What is Leprosy?
Leprosy, also known as Hansen’s Disease is a chronic,mildly communicable disease caused by infectiona from Mycobacterium leprae, a rod-shaped, acid-fast bacillus. It primarily affects the skin; the mucous membranes, especially those in the nose; and the peripheral nervous system.
Leprosy exacts a high physical and social toll. If left untreated, it can result in deformity and disability. In many societies, people with leprosy have been made outcasts from their communities
The Norwegian doctor, Gerhard Armauer Hansen first observed M. leprae as an acid-fast, alcohol-fast, strong Gram-positive bacillus in tissue specimens from leprosy patients in 1873. The following year, he proposed that the bacteria caused leprosy; hence the name ‘Hansen’s Disease’ emerged.
M. leprae infection occurs primarily in human beings. Researchers do not know exactly how the bacteria are transmitted. For many years, leprosy was believed to be transmitted through skin-to-skin contact. However, experts now consider this unlikely because M. leprae are not usually found on the skin’s surface. Most evidence suggests that people become infected by inhaling the bacteria. With each cough or sneeze of an untreated Person With Leprosy (PWL), the bacilli are discharged as droplets. Prolonged, close contact with infectious persons is likely to increase the risk of transmission.
While the leprosy bacilli may be transmitted easily, perhaps 95 percent of people who are infected do not develop the disease. Cell-mediated immunity (CMI), or the body’s ability to resist infections, is the mechanism that protects against leprosy. Most people who are exposed to M. leprae resist infection and develop immunity after this exposure.
Only a few actually develop the disease. Symptoms of leprosy typically appear three to five years after infection.
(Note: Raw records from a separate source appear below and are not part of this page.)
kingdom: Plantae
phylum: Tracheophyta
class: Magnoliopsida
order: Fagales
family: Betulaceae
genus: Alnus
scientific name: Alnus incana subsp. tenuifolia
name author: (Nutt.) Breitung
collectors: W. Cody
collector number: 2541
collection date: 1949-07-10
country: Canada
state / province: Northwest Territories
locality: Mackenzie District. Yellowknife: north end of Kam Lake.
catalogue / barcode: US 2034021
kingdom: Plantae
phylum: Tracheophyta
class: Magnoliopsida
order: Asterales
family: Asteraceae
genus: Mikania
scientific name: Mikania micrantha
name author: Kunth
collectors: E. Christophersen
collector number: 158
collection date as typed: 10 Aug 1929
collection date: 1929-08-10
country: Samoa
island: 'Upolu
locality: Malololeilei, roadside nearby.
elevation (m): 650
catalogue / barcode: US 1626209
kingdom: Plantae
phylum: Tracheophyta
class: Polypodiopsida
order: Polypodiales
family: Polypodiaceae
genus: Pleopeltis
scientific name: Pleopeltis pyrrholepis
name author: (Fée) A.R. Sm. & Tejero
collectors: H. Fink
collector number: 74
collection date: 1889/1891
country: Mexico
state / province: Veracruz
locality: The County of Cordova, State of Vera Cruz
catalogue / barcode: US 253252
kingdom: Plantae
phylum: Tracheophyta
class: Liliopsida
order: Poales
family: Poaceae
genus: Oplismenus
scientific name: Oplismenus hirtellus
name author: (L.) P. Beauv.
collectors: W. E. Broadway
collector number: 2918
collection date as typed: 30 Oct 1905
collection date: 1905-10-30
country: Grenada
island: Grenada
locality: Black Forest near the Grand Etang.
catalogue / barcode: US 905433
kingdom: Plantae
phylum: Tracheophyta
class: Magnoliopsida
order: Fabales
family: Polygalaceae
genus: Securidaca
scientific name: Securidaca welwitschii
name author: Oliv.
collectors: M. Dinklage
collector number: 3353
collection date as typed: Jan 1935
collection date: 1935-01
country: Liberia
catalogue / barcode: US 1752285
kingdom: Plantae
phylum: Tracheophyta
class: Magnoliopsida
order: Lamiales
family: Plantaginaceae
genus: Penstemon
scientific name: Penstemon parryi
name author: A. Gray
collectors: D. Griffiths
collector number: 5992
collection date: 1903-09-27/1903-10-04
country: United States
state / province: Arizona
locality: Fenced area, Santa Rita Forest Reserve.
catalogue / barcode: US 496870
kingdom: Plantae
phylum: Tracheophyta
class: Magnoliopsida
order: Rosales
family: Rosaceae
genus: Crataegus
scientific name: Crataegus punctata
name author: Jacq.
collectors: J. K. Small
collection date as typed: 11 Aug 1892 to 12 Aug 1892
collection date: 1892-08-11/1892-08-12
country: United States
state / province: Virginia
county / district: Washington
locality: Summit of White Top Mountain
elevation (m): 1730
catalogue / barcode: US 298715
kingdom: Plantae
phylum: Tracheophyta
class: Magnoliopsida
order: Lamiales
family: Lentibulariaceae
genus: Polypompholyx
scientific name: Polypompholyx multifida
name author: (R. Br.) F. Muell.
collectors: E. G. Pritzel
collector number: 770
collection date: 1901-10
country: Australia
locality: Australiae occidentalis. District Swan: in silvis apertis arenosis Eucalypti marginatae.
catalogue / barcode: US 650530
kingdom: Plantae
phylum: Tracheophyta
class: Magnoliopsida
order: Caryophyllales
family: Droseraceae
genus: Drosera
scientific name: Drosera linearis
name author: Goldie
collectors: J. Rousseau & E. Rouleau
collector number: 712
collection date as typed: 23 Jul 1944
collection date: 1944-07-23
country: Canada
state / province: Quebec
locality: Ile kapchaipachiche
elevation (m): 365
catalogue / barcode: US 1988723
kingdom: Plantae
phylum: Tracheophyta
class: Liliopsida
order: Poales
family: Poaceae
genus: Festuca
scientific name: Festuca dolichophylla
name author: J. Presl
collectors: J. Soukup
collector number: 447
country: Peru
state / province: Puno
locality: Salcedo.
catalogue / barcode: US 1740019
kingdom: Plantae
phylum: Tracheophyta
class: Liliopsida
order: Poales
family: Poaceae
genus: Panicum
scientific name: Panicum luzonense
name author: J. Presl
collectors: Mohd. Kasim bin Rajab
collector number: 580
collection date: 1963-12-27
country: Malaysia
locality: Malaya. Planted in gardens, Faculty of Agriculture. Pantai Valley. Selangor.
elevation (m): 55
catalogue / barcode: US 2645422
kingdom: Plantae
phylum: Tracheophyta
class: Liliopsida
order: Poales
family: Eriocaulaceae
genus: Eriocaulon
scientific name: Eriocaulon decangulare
Diagnosis of leprosy is commonly based on clinical signs and symptoms. Only in rare instances is there a need to use laboratory and other investigations to confirm a diagnosis of leprosy. A person should be regarded as having leprosy if he exhibits one or more of the following cardinal signs:
1. Whitish (hypopigmented) or reddish patches of skin called skin lesions with loss of feeling
2. Damage to the peripheral nerves as demonstrated by loss of sensation and weakness of the muscles of the hands, feet and/or face;
3. Skin smears that are positive for M. leprae
The World Health Organization (WHO) has two (2) classifications of leprosy:
Paucibacillary (PB). Two to five infiltrated patches, whose surface may be normal, dry or scaly with absence of hair growth. There may either be partial or total loss of sensation. Borders are well-defined and skin smears are negative for M. leprae. Peripheral nerves may be affected
MultiBacillary (MB). More than five macules, plaques, papules or infiltrated patches, whose surface may be dry, smooth and shiny. Outer borders are vague, sloping outwards and merging imperceptibly with surrounding skin. Sensation may be normal or slightly diminished. More than one peripheral nerve is affected, and skin smears are always positive for M. leprae.
The drug of choice of the National Leprosy Control Program (NLCP) is the WHO-recommended Multi-Drug Therapy (MDT). It is a combination of two or more of the following drugs: Rifampicin, Clofazimine, Dapsone, Ofloxacin and Minocycline.
MDT is fast-acting and prevents the emergence of drug-resistant strains of M. leprae.
Paucibacillary (PB) Regimen
Rifampicin and Dapsone given in 28-day monthly blister packs. Treatment is completed when the patient has taken six packs within a maximum of 9 months.
Multibacillary (MB) Regimen
Rifampicin, Clofazimine and Dapsone given in 28-day monthly blister packs. Treatment is completed when the patient has taken twelve packs within a maximum of 18 months.